Stored data Block Start

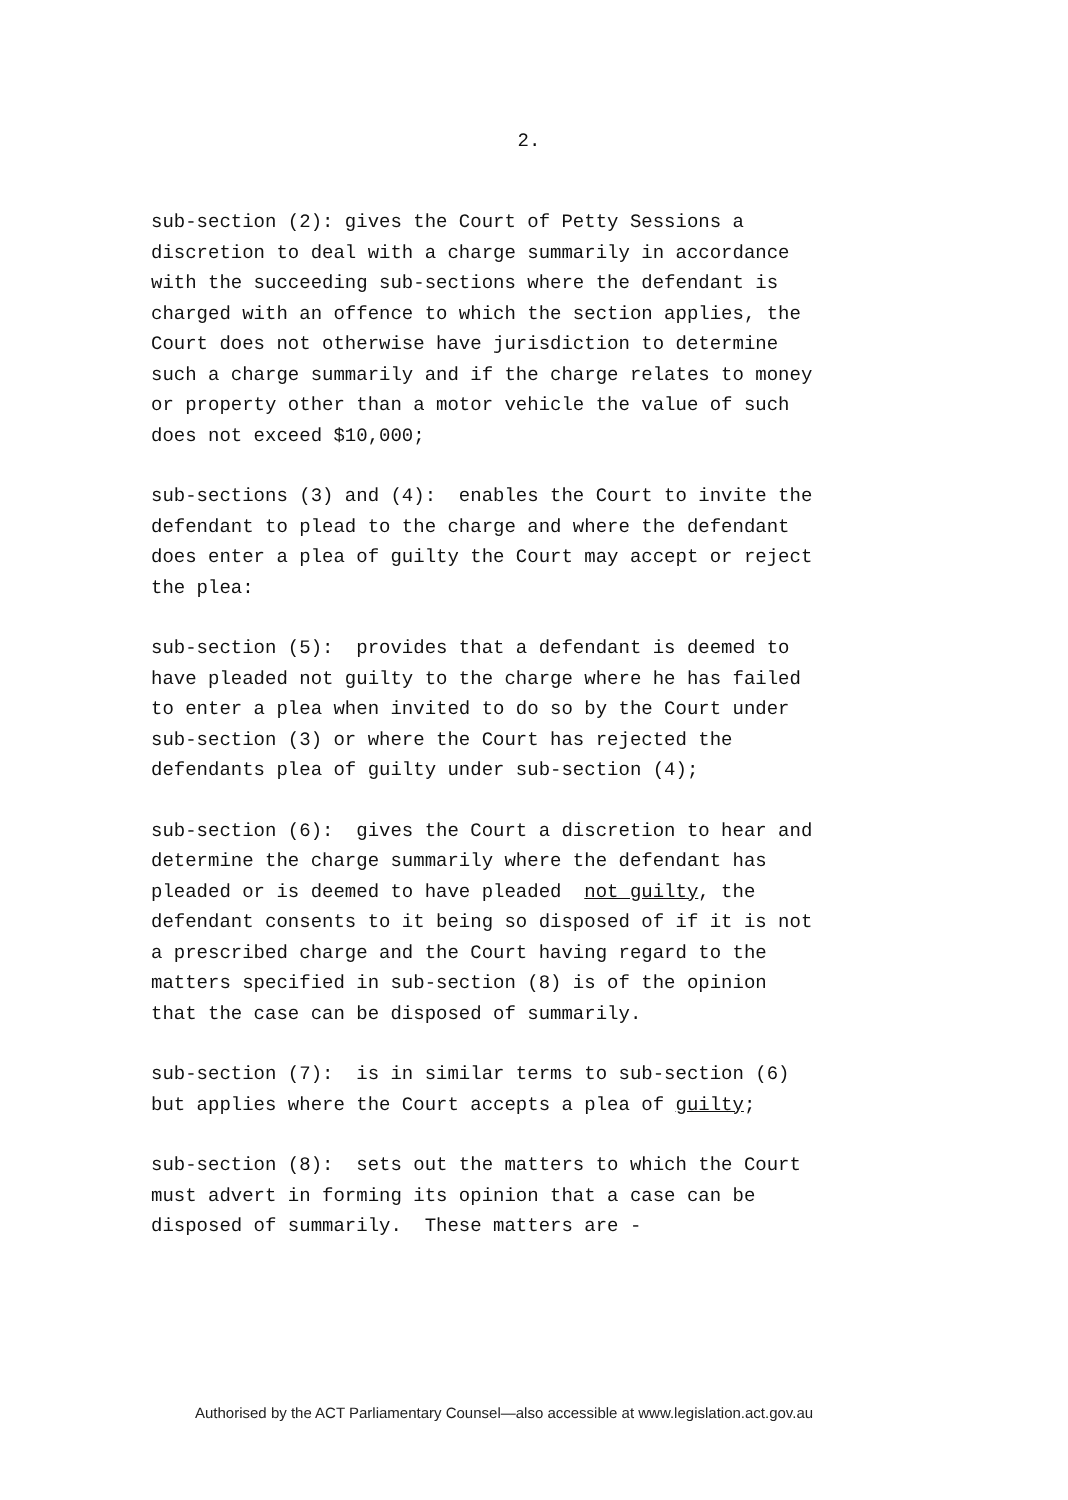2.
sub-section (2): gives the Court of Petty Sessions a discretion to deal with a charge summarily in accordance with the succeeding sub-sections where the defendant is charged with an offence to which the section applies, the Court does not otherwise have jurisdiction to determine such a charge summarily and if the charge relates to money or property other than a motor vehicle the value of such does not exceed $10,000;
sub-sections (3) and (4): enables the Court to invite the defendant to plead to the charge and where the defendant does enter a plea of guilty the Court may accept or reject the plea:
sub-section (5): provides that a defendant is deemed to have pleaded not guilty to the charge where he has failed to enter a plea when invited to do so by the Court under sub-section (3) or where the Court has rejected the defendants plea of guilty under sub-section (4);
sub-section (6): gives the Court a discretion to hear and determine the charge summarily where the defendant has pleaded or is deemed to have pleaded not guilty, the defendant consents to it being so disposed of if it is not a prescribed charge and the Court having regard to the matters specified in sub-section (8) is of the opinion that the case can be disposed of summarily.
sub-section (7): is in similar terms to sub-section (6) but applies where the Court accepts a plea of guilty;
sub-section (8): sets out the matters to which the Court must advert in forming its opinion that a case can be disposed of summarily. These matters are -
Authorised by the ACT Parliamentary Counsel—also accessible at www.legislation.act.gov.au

Stored data Block End
Stored data Block Start

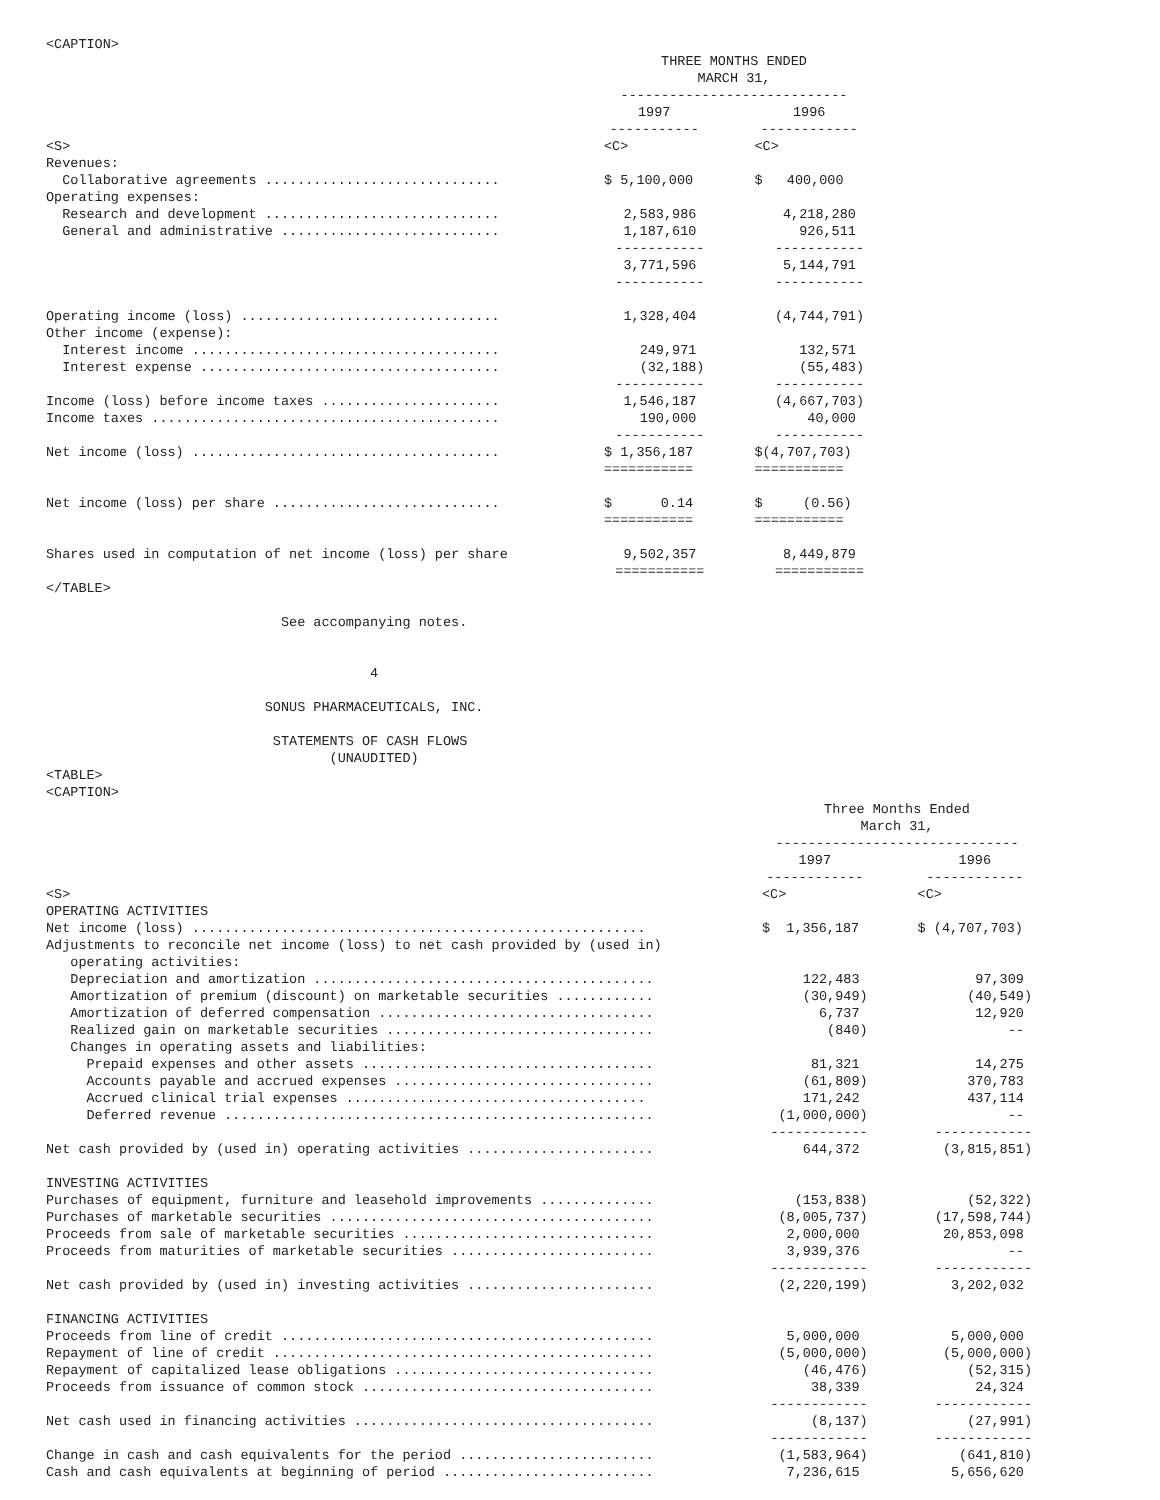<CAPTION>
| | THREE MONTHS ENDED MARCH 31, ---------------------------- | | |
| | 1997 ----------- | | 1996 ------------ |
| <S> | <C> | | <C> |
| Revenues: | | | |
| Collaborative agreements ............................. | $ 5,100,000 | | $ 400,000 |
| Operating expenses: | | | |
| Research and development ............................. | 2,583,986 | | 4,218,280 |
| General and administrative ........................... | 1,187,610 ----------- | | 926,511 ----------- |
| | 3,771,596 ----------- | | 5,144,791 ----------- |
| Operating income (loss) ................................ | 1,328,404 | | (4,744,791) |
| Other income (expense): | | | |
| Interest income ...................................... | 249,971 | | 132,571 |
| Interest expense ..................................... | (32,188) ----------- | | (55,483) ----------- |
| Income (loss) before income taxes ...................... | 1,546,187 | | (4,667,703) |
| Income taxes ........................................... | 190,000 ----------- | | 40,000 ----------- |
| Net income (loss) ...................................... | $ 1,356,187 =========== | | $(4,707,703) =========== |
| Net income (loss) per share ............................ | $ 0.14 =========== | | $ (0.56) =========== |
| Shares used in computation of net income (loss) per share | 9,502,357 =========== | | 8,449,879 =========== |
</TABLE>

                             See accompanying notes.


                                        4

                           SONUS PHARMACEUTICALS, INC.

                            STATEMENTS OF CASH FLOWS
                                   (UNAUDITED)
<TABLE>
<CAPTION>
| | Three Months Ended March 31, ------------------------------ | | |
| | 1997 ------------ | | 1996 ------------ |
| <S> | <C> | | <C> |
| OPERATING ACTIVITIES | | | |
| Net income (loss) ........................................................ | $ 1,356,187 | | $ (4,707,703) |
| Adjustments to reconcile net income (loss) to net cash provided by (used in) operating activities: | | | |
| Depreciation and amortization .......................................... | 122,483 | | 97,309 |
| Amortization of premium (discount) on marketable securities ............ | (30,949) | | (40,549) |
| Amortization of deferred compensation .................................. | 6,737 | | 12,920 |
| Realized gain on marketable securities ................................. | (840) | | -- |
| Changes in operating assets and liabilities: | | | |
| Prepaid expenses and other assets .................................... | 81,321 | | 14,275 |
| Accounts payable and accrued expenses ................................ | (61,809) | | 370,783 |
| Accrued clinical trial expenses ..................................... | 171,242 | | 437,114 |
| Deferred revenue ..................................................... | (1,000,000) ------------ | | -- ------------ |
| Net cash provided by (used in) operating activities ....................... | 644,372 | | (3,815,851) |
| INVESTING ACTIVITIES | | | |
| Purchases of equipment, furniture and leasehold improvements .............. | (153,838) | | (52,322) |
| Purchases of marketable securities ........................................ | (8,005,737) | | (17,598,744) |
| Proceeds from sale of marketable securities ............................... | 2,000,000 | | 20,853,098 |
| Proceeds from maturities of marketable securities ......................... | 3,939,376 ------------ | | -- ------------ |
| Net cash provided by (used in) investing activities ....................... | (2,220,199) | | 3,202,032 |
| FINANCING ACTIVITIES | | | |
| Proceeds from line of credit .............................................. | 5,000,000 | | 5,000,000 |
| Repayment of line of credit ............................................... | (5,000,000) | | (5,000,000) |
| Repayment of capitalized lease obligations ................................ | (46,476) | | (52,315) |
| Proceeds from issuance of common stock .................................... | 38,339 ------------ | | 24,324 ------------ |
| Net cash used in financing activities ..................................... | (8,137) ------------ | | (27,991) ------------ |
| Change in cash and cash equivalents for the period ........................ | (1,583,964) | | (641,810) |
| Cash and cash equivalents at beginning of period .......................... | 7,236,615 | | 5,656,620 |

Stored data Block End
Stored data Block Start

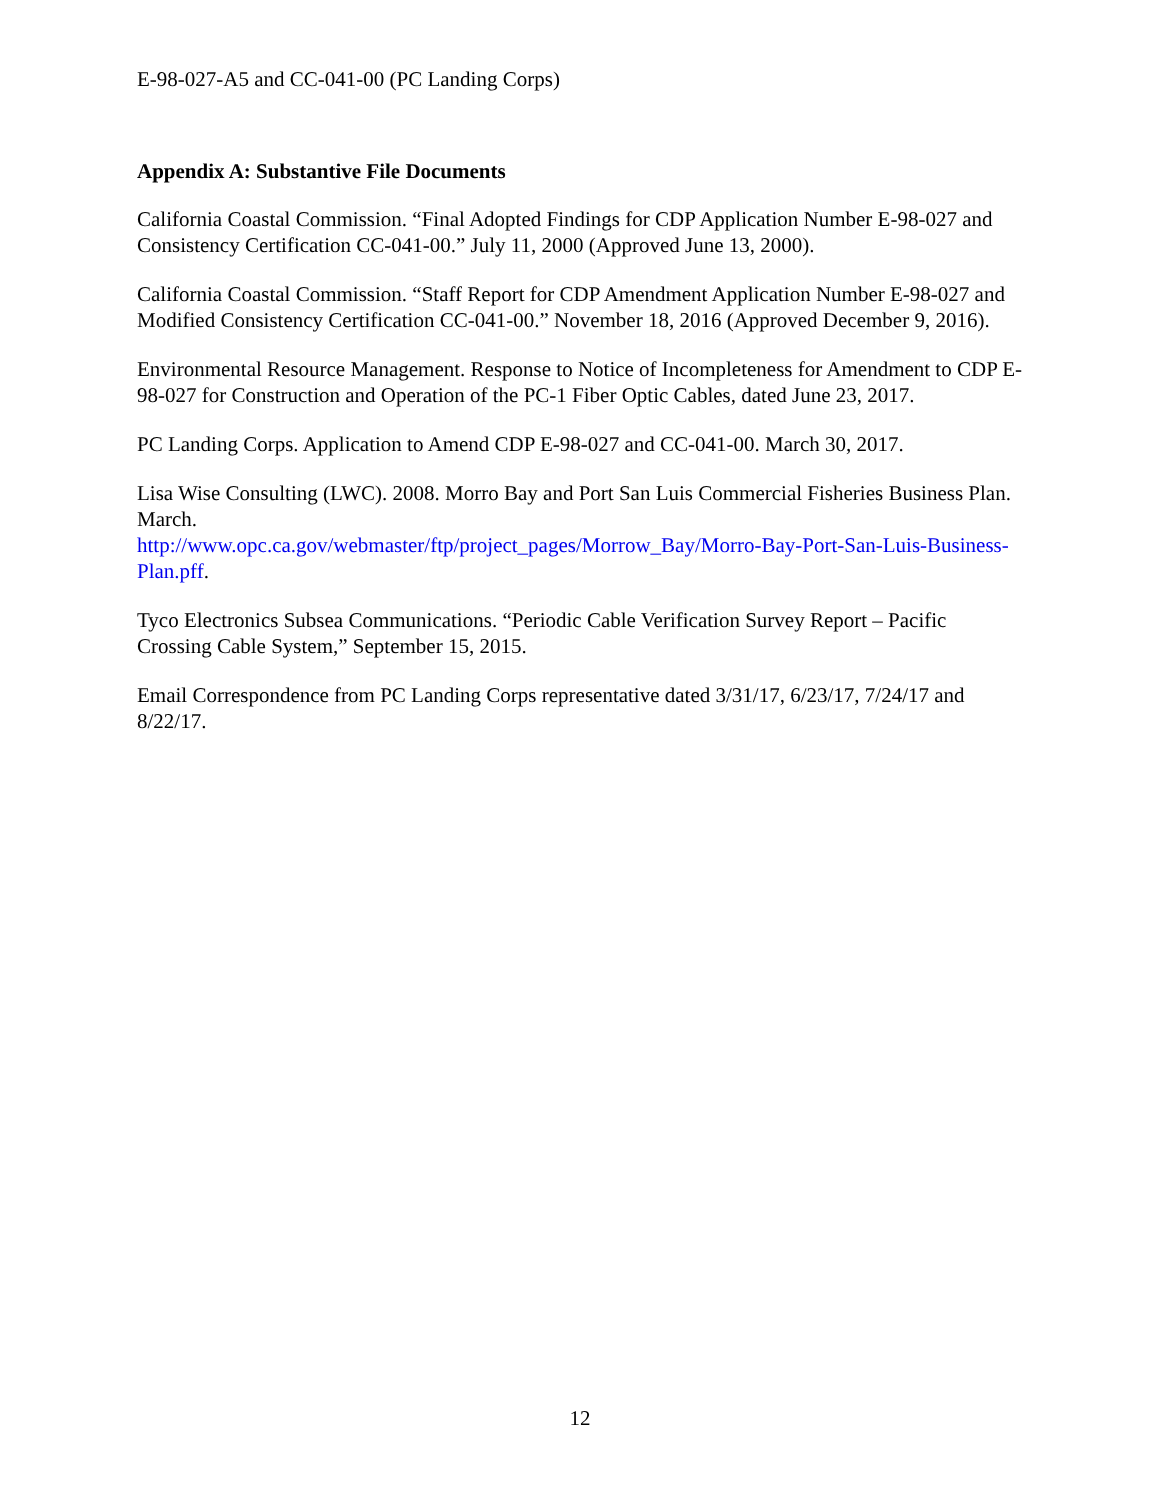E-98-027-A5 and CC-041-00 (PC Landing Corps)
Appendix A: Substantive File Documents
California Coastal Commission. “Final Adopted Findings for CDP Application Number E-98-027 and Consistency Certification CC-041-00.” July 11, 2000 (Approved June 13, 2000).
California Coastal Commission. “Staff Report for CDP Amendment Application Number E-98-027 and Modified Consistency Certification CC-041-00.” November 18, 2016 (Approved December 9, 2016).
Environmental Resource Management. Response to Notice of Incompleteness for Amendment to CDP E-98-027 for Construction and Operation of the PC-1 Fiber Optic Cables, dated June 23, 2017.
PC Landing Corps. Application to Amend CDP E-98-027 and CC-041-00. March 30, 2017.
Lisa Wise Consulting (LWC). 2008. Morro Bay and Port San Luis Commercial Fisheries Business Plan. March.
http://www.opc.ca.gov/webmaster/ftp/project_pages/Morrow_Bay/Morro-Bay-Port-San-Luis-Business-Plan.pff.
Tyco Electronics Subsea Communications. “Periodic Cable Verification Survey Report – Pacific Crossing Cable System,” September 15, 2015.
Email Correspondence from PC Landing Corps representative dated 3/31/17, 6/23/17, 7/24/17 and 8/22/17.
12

Stored data Block End

(What to do)
Could you retype exactly the lines above, starting at the line that contains "2,583,986 | | 4,218,280 |" and ending at the line that contains "5,144,791 ----------- |", and nothing more?

(Answer space)
| Research and development ............................. | 2,583,986 | | 4,218,280 |
| General and administrative ........................... | 1,187,610 ----------- | | 926,511 ----------- |
| | 3,771,596 ----------- | | 5,144,791 ----------- |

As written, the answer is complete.